The awaited peer review of the Danish Research and Innovation (R&I) system has been recently concluded. A group of top-level experts spent almost one year looking at the Danish innovation system. Their conclusions are clear: Denmark has a very strong innovation system but its innovation policy needs more strategic focus.
The report starts praising the high innovation performance of Denmark, which has a sophisticated and competitive business sector, a strong international orientation, and a solid scientific knowledge and education basis. It has some world class innovative business sectors like life sciences, wind energy or robotics.
However, the report states, in order to keep up with it innovative dynamism in an increasingly competitive international context, Denmark innovation policy must be more coordinated and more strategic.
The report suggests some specific action points like more innovation-oriented universities, or fostering accelerators. Yet, more importantly, the crucial recommendations are about enhancing coordination across the system, and overall, to define a clearer and more strategic ambition for Denmark’s R&I policy.

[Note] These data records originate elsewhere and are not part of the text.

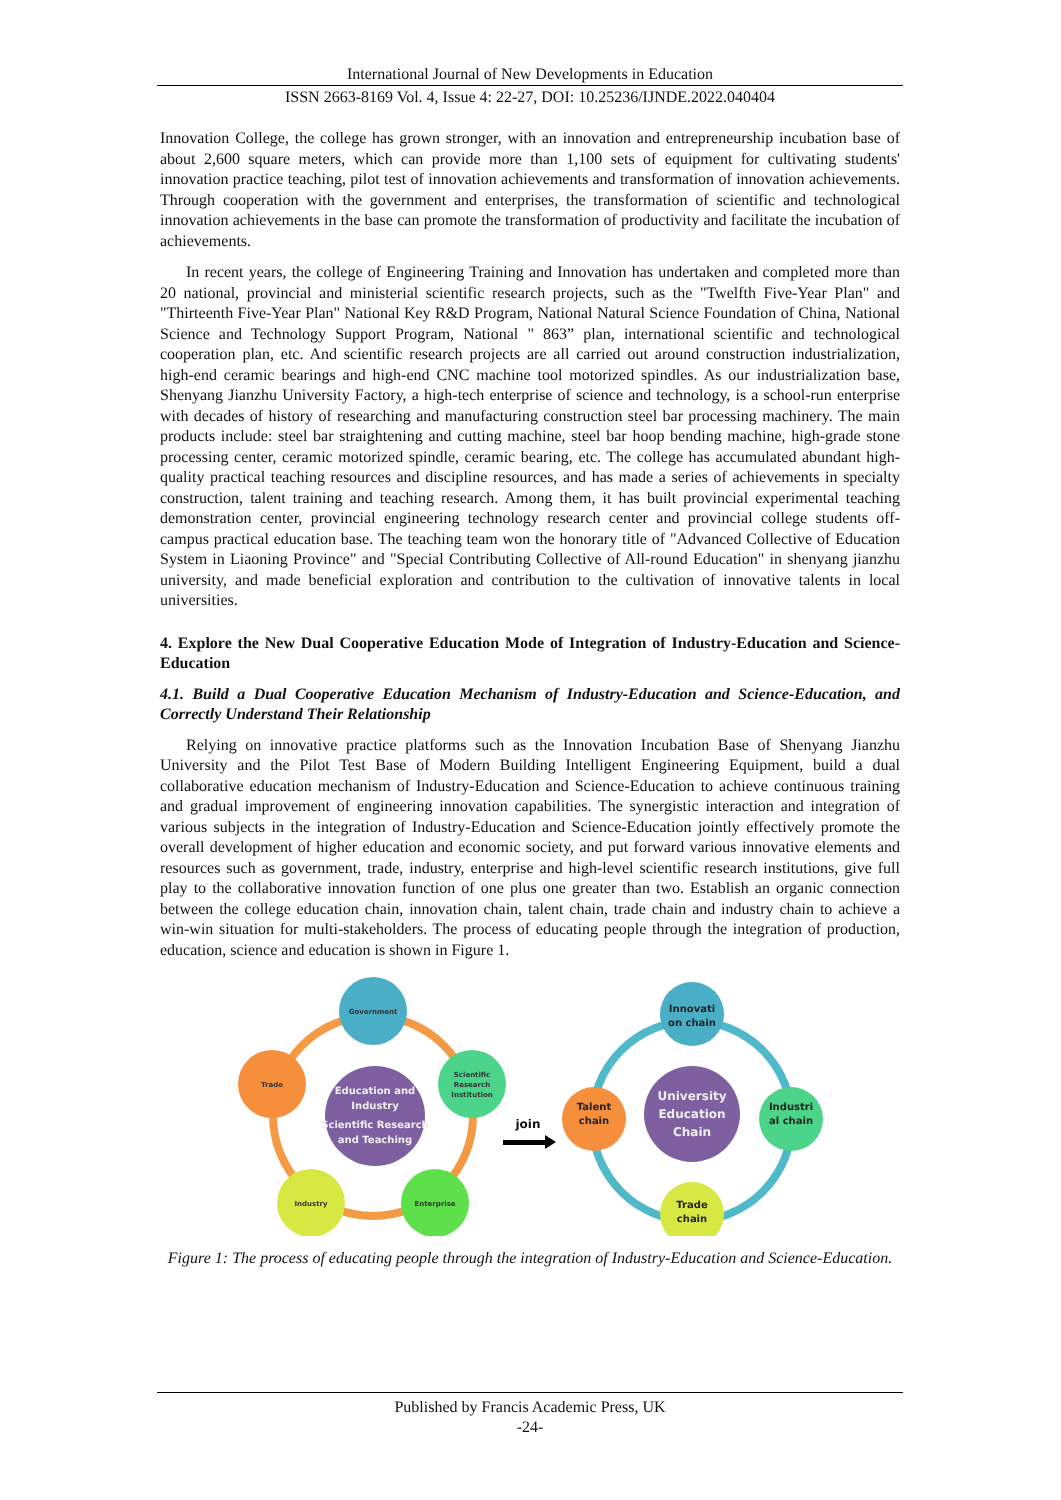International Journal of New Developments in Education
ISSN 2663-8169 Vol. 4, Issue 4: 22-27, DOI: 10.25236/IJNDE.2022.040404
Innovation College, the college has grown stronger, with an innovation and entrepreneurship incubation base of about 2,600 square meters, which can provide more than 1,100 sets of equipment for cultivating students' innovation practice teaching, pilot test of innovation achievements and transformation of innovation achievements. Through cooperation with the government and enterprises, the transformation of scientific and technological innovation achievements in the base can promote the transformation of productivity and facilitate the incubation of achievements.
In recent years, the college of Engineering Training and Innovation has undertaken and completed more than 20 national, provincial and ministerial scientific research projects, such as the "Twelfth Five-Year Plan" and "Thirteenth Five-Year Plan" National Key R&D Program, National Natural Science Foundation of China, National Science and Technology Support Program, National " 863” plan, international scientific and technological cooperation plan, etc. And scientific research projects are all carried out around construction industrialization, high-end ceramic bearings and high-end CNC machine tool motorized spindles. As our industrialization base, Shenyang Jianzhu University Factory, a high-tech enterprise of science and technology, is a school-run enterprise with decades of history of researching and manufacturing construction steel bar processing machinery. The main products include: steel bar straightening and cutting machine, steel bar hoop bending machine, high-grade stone processing center, ceramic motorized spindle, ceramic bearing, etc. The college has accumulated abundant high-quality practical teaching resources and discipline resources, and has made a series of achievements in specialty construction, talent training and teaching research. Among them, it has built provincial experimental teaching demonstration center, provincial engineering technology research center and provincial college students off-campus practical education base. The teaching team won the honorary title of "Advanced Collective of Education System in Liaoning Province" and "Special Contributing Collective of All-round Education" in shenyang jianzhu university, and made beneficial exploration and contribution to the cultivation of innovative talents in local universities.
4. Explore the New Dual Cooperative Education Mode of Integration of Industry-Education and Science-Education
4.1. Build a Dual Cooperative Education Mechanism of Industry-Education and Science-Education, and Correctly Understand Their Relationship
Relying on innovative practice platforms such as the Innovation Incubation Base of Shenyang Jianzhu University and the Pilot Test Base of Modern Building Intelligent Engineering Equipment, build a dual collaborative education mechanism of Industry-Education and Science-Education to achieve continuous training and gradual improvement of engineering innovation capabilities. The synergistic interaction and integration of various subjects in the integration of Industry-Education and Science-Education jointly effectively promote the overall development of higher education and economic society, and put forward various innovative elements and resources such as government, trade, industry, enterprise and high-level scientific research institutions, give full play to the collaborative innovation function of one plus one greater than two. Establish an organic connection between the college education chain, innovation chain, talent chain, trade chain and industry chain to achieve a win-win situation for multi-stakeholders. The process of educating people through the integration of production, education, science and education is shown in Figure 1.
Government
Scientific
Research
Institution
Trade
Industry
Enterprise
Education and
Industry
Scientific Research
and Teaching
join
Innovati
on chain
Talent
chain
Industri
al chain
Trade
chain
University
Education
Chain
Figure 1: The process of educating people through the integration of Industry-Education and Science-Education.
Published by Francis Academic Press, UK
-24-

These recommendations are very much aligned with the holistic view of innovation policy that Charles Edquist and I put forward in a recent book, one that understands that policy must identify and address deficiencies and opportunities in the entire innovation system, and on that basis, set up clearer and strategic directions.
The peer-review report has been well-taken by Danish stakeholders. We are seeing already some initial first steps aiming to introduce more ambitious and strategic approaches (like the recent focus on climate change and green growth of the Danish Innovation Fund).
I look forward the next years’ debates and developments!